To assert the existence of human rights is to pull whatever process we are engaged in out of the logic of the scientific method—or to put this in a better way, rights introduce a new term into the calculations, a set of constants that must be taken into account, at least if we agree to share this particular value.
I discuss all of this as a preparation to ask at what point might we reach the last gun control law. Which is to say, after how many new restrictions, regulations, and requirements would a gun control advocate say that we have gone as far as we may go?
The recent back and forth over the constitutionality of California’s bans on so-called assault weapons and large-capacity magazines comes after over a century and a half of gun laws ratcheting every tighter, while the state’s rate of violent crime rose and fell in step with national and global trends since the 1960s. Gun laws in Britain show a similar pattern over the same period, going from almost none under the 1689 Bill of Rights to a license requirement for carry to ever more onerous restrictions that have arrived at comprehensive bans of many classes of firearms and prohibitions on any carry, and yet the homicide rate in specifically in England and Wales has fluctuated between 0.8 to 1.6 per hundred thousand since the late 1700s, with a rise to a relative high in recent years. Examples such as these, the darlings of the gun control movement, make me ask at what point the repeated increases in the burdens on the law-abiding could be seen as sufficient.
Advocates of control will tell me and have told me that California and England enjoy lower rates of gun deaths as a result of their laws, and yet the data show that homicides in general have no linkage to the severity of gun regulations, the rates again moving up and down irrespective of the legal controls. To say that their low rates are due to their laws is to invite comparisons with Maine and New Hampshire or with the Czech Republic, all of which have had lower rates than what the supposed gun control paradises experienced this century.
This is one reason why I say—whenever asked and at other times—that gun control is not the solution to violence. Various jurisdictions add more and more restrictions, only to see little to no improvement in murders and similar crimes, only to add more restrictions, and round and round.

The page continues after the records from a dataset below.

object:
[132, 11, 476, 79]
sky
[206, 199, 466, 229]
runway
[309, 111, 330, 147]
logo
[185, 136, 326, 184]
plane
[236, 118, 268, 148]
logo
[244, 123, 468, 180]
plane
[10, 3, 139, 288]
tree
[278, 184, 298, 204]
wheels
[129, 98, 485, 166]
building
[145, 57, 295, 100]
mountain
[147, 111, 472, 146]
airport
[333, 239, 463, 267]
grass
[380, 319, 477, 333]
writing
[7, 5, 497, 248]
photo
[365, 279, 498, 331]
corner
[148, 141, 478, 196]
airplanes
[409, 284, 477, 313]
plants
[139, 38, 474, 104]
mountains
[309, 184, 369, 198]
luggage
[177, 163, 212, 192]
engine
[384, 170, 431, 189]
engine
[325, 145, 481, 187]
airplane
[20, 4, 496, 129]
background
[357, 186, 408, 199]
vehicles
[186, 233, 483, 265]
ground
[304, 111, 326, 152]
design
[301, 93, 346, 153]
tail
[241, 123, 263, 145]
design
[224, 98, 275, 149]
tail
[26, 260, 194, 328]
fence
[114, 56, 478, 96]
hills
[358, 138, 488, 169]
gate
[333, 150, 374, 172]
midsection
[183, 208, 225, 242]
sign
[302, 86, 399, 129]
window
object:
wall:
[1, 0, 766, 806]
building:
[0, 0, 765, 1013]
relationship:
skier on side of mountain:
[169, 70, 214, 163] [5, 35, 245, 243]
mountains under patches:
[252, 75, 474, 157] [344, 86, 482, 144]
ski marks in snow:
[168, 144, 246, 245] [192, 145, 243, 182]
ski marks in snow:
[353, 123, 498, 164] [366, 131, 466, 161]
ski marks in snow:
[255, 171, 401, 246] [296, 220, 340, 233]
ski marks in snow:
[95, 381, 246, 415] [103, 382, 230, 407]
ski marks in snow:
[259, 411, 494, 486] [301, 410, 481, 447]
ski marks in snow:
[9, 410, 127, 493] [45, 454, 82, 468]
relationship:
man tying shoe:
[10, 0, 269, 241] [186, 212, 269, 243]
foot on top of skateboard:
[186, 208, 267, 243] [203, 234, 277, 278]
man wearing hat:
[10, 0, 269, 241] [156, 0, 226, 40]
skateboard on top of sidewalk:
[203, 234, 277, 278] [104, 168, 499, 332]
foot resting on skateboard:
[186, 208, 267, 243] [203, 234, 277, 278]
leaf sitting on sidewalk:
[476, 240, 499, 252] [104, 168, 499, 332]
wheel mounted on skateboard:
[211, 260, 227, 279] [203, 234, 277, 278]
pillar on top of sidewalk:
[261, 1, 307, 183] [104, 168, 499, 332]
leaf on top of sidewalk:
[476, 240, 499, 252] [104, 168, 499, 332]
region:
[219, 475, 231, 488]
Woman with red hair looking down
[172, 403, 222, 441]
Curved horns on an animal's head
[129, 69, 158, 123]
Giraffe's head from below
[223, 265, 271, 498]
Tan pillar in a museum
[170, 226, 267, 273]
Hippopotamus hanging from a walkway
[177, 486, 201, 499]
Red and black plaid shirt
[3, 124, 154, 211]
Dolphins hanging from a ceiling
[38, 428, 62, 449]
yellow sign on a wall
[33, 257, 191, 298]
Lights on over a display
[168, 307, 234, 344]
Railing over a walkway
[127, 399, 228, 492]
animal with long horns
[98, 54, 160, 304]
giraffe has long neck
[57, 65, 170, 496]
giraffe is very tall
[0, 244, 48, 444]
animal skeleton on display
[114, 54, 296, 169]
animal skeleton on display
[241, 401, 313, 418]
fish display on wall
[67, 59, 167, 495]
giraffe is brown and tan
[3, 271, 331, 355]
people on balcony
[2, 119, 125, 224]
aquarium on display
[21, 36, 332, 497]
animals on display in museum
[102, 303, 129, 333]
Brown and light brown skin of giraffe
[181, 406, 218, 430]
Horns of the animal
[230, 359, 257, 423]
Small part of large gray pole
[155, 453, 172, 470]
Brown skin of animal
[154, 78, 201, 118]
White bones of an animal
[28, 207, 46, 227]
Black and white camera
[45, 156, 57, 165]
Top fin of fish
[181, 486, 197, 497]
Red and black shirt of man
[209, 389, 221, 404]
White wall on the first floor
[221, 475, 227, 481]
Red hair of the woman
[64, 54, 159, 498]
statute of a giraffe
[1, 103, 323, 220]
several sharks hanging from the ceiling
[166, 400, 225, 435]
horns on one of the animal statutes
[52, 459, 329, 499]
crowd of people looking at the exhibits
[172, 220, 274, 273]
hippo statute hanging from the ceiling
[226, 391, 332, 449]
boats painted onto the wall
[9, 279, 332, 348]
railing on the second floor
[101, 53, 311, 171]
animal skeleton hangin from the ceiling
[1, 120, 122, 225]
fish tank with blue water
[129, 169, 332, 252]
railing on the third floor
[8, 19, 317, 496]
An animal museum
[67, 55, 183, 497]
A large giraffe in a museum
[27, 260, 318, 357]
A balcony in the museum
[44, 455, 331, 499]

Whatever the origin of the definition given at the start of this article, we are seeing here an insane policy choice on the part of gun control advocates who hope that if we add just this limit or that ban, something will change. What we need is an approach that respects both basic rights and provides evidence of having worked.
Much of the logic behind hardware bans/restrictions rests on the strange assumption that criminals, who by definition are indifferent to the law, will obey gun laws.